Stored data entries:
_ _ _ _ _ _ _

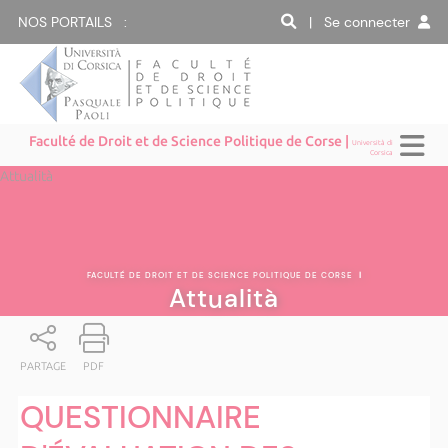
NOS PORTAILS :
| Se connecter
Faculté de Droit et de Science Politique de Corse |
Università di
Corsica
Attualità
FACULTÉ DE DROIT ET DE SCIENCE POLITIQUE DE CORSE
|
Attualità
PARTAGE
PDF
QUESTIONNAIRE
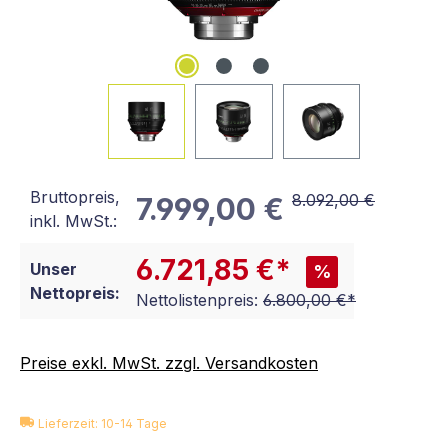
Bruttopreis,
8.092,00 €
7.999,00 €
inkl. MwSt.:
6.721,85 €*
Unser
%
Nettopreis:
Nettolistenpreis:
6.800,00 €*
Preise exkl. MwSt. zzgl. Versandkosten
Lieferzeit: 10-14 Tage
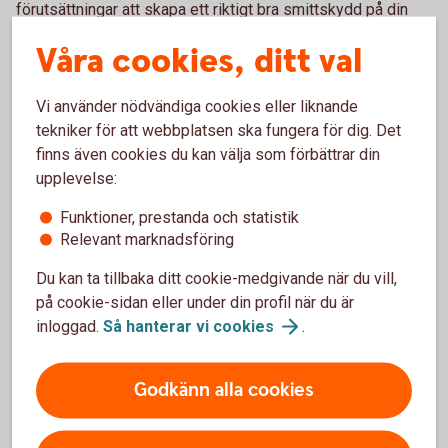
förutsättningar att skapa ett riktigt bra smittskydd på din
gård. Skulle du trots allt få in salmonella i kobesättningen
Våra cookies, ditt val
får du högre ersättning av staten om du är ansluten till
programmet, säger hon.
Vi använder nödvändiga cookies eller liknande
Den vanligaste smittkällan i djurbesättningar är nyinköpta
tekniker för att webbplatsen ska fungera för dig. Det
djur.
finns även cookies du kan välja som förbättrar din
upplevelse:
– Eftersom det är en så stor riskfaktor är jag förvånad över
att inte fler har striktare mottagningsrutiner. Smittsamma
Funktioner, prestanda och statistik
sjukdomar är ett hot både mot djurhälsan, lönsamheten och i
Relevant marknadsföring
förlängningen även livsmedelsförsörjningen. Med ganska
Du kan ta tillbaka ditt cookie-medgivande när du vill,
enkla medel och lite professionell guidning kan man
på cookie-sidan eller under din profil när du är
komma långt, säger hon.
inloggad.
Så hanterar vi
cookies
.
Godkänn alla cookies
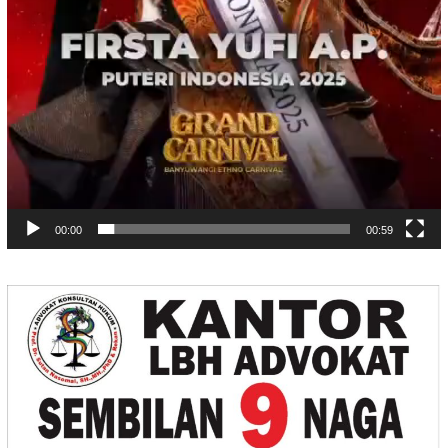
00:00
00:59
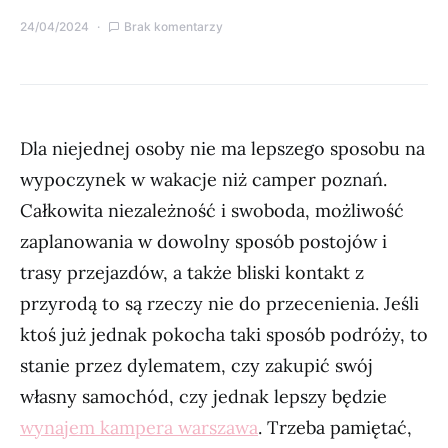
24/04/2024
Brak komentarzy
Dla niejednej osoby nie ma lepszego sposobu na
wypoczynek w wakacje niż camper poznań.
Całkowita niezależność i swoboda, możliwość
zaplanowania w dowolny sposób postojów i
trasy przejazdów, a także bliski kontakt z
przyrodą to są rzeczy nie do przecenienia. Jeśli
ktoś już jednak pokocha taki sposób podróży, to
stanie przez dylematem, czy zakupić swój
własny samochód, czy jednak lepszy będzie
wynajem kampera warszawa
. Trzeba pamiętać,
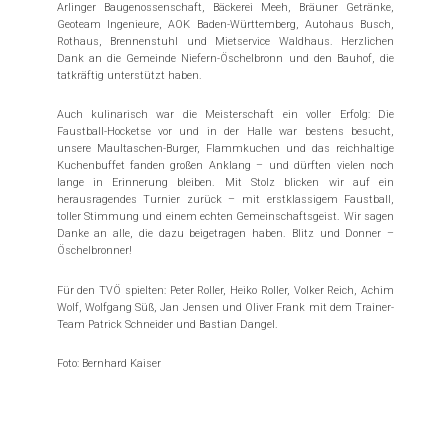
Arlinger Baugenossenschaft, Bäckerei Meeh, Bräuner Getränke,
Geoteam Ingenieure, AOK Baden-Württemberg, Autohaus Busch,
Rothaus, Brennenstuhl und Mietservice Waldhaus. Herzlichen
Dank an die Gemeinde Niefern-Öschelbronn und den Bauhof, die
tatkräftig unterstützt haben.
Auch kulinarisch war die Meisterschaft ein voller Erfolg: Die
Faustball-Hocketse vor und in der Halle war bestens besucht,
unsere Maultaschen-Burger, Flammkuchen und das reichhaltige
Kuchenbuffet fanden großen Anklang – und dürften vielen noch
lange in Erinnerung bleiben. Mit Stolz blicken wir auf ein
herausragendes Turnier zurück – mit erstklassigem Faustball,
toller Stimmung und einem echten Gemeinschaftsgeist. Wir sagen
Danke an alle, die dazu beigetragen haben. Blitz und Donner –
Öschelbronner!
Für den TVÖ spielten: Peter Roller, Heiko Roller, Volker Reich, Achim
Wolf, Wolfgang Süß, Jan Jensen und Oliver Frank mit dem Trainer-
Team Patrick Schneider und Bastian Dangel.
Foto: Bernhard Kaiser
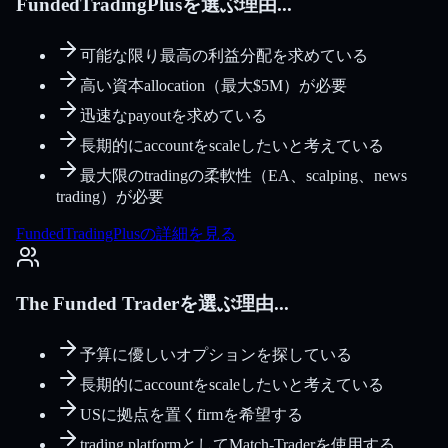
FundedTradingPlusを選ぶ理由...
可能な限り最高の利益分配を求めている
高い資本allocation（最大$5M）が必要
迅速なpayoutを求めている
長期的にaccountをscaleしたいと考えている
最大限のtradingの柔軟性（EA、scalping、news
trading）が必要
FundedTradingPlusの詳細を見る
The Funded Traderを選ぶ理由...
予算に優しいオプションを探している
長期的にaccountをscaleしたいと考えている
USに拠点を置くfirmを希望する
trading platformとしてMatch-Traderを使用する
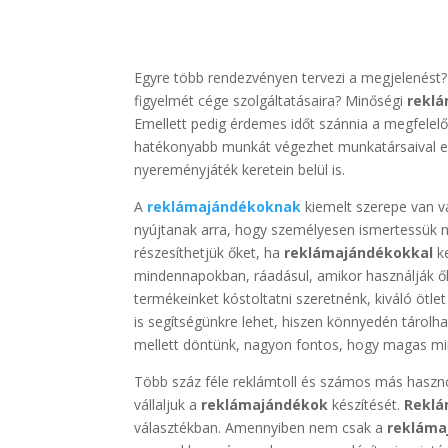
Egyre több rendezvényen tervezi a megjelenést? 
figyelmét cége szolgáltatásaira? Minőségi
rekl
Emellett pedig érdemes időt szánnia a megfelelő
hatékonyabb munkát végezhet munkatársaival e
nyereményjáték keretein belül is.
A
reklámajándékoknak
kiemelt szerepe van v
nyújtanak arra, hogy személyesen ismertessük 
részesíthetjük őket, ha
reklámajándékokkal
ke
mindennapokban, ráadásul, amikor használják ő
termékeinket kóstoltatni szeretnénk, kiváló ötlet 
is segítségünkre lehet, hiszen könnyedén tárolha
mellett döntünk, nagyon fontos, hogy magas mi
Több száz féle reklámtoll és számos más hasznos
vállaljuk a
reklámajándékok
készítését.
Reklá
választékban. Amennyiben nem csak a
reklám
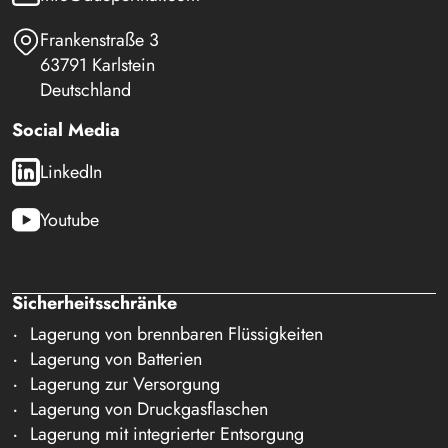
Frankenstraße 3
63791 Karlstein
Deutschland
Social Media
LinkedIn
Youtube
Sicherheitsschränke
Lagerung von brennbaren Flüssigkeiten
Lagerung von Batterien
Lagerung zur Versorgung
Lagerung von Druckgasflaschen
Lagerung mit integrierter Entsorgung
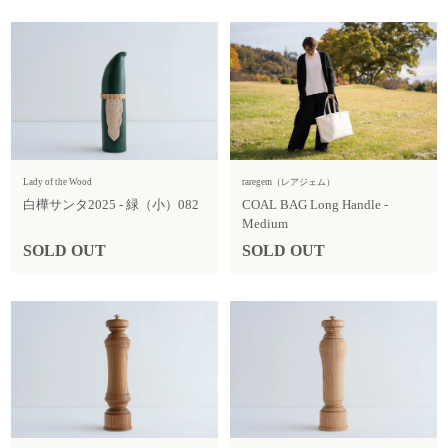
Lady of the Wood
raregem（レアジェム）
白樺サンタ2025 - 緑（小）082
COAL BAG Long Handle -
Medium
SOLD OUT
SOLD OUT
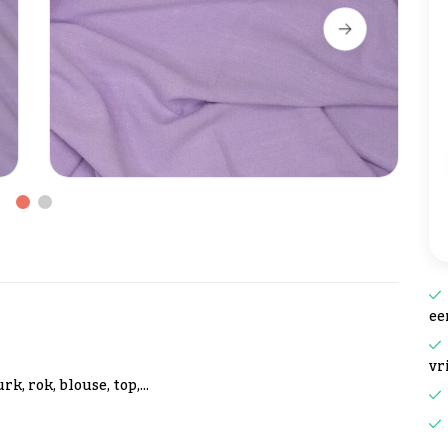
ee
vr
, rok, blouse, top,...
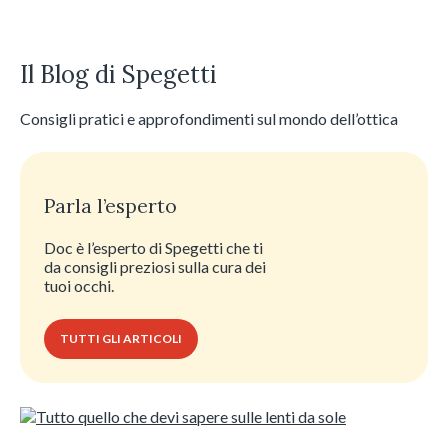
Il Blog di Spegetti
Consigli pratici e approfondimenti sul mondo dell’ottica
Parla l’esperto
Doc è l’esperto di Spegetti che ti
da consigli preziosi sulla cura dei
tuoi occhi.
TUTTI GLI ARTICOLI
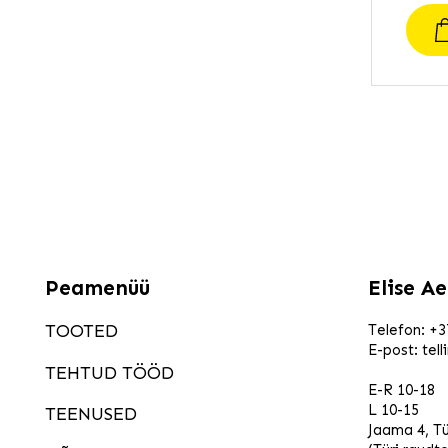
Peamenüü
Elise A
TOOTED
Telefon:
+3
E-post:
tel
TEHTUD TÖÖD
E-R 10-18
L 10-15
TEENUSED
Jaama 4, Tü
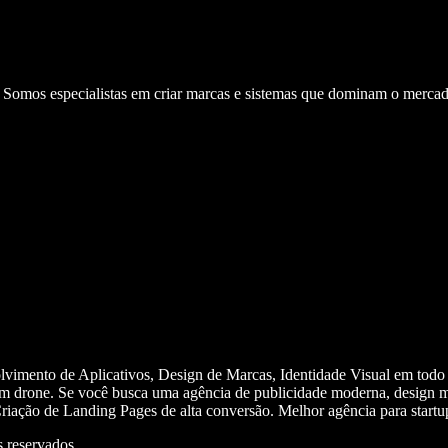
. Somos especialistas em criar marcas e sistemas que dominam o mercad
olvimento de Aplicativos, Design de Marcas, Identidade Visual em todo
m drone. Se você busca uma agência de publicidade moderna, design mi
iação de Landing Pages de alta conversão. Melhor agência para start
 reservados.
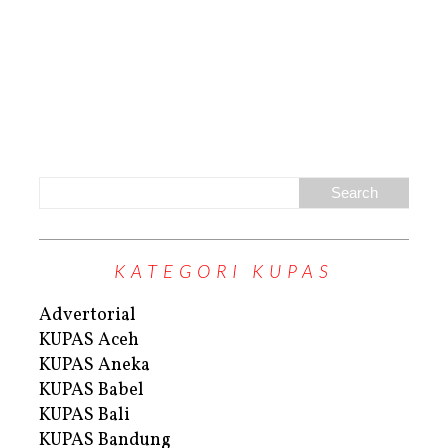
KATEGORI KUPAS
Advertorial
KUPAS Aceh
KUPAS Aneka
KUPAS Babel
KUPAS Bali
KUPAS Bandung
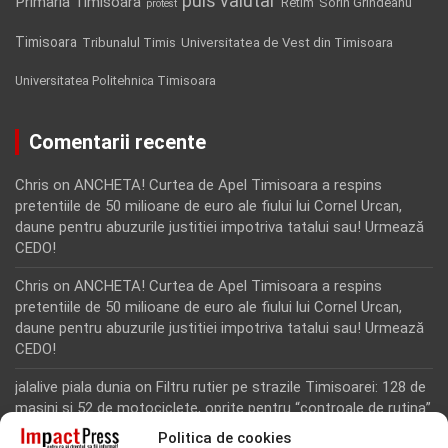
puls valutar
Primaria Timisoara
Retim
Sorin Grindeanu
protest
Timisoara
Tribunalul Timis
Universitatea de Vest din Timisoara
Universitatea Politehnica Timisoara
Comentarii recente
Chris
on
ANCHETA! Curtea de Apel Timisoara a respins
pretentiile de 50 milioane de euro ale fiului lui Cornel Urcan,
daune pentru abuzurile justitiei impotriva tatalui sau! Urmează
CEDO!
Chris
on
ANCHETA! Curtea de Apel Timisoara a respins
pretentiile de 50 milioane de euro ale fiului lui Cornel Urcan,
daune pentru abuzurile justitiei impotriva tatalui sau! Urmează
CEDO!
jalalive piala dunia
on
Filtru rutier pe strazile Timisoarei: 128 de
masini si 52 de motociclete, oprite pentru “controale de rutina”
Politica de cookies
Rodion Camatoritul
on
Inca un martor din dosarul fraudei cu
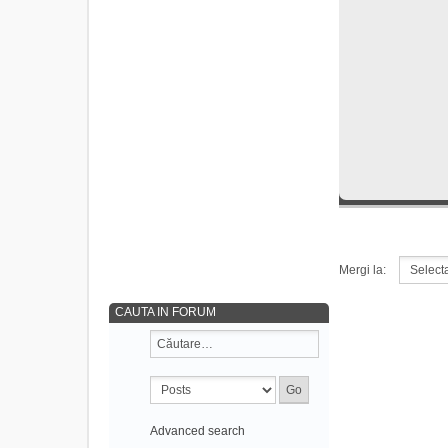
Mergi la:
CAUTA IN FORUM
Advanced search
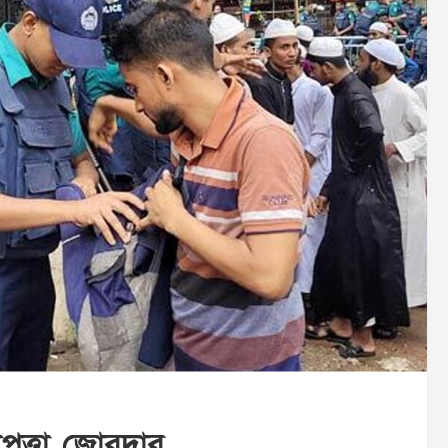
রাপত্তা জোরদার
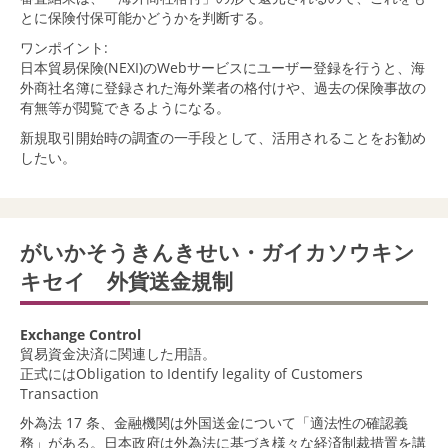
とに保険付保可能かどうかを判断する。
ワンポイント:
日本貿易保険(NEXI)のWebサービスにユーザー登録を行うと、海
外商社名簿に登録された海外業者の格付けや、過去の保険事故の
有無等が閲覧できるようになる。
新規取引開始時の調査の一手段として、活用されることをお勧め
したい。
がいかそうきんきせい・ガイカソウキン
キセイ 外貨送金規制
Exchange Control
貿易資金決済に関連した用語。
正式にはObligation to Identify legality of Customers
Transaction
外為法 17 条、金融機関は外国送金について「適法性の確認義
務」がある。日本政府は外為法に基づき様々な経済制裁措置を講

_ _ _ _ _ _ _

§ The problem
Return every line above in which the string "Spegetti" occurs.

§ Reply
Il Blog di Spegetti
Doc è l’esperto di Spegetti che ti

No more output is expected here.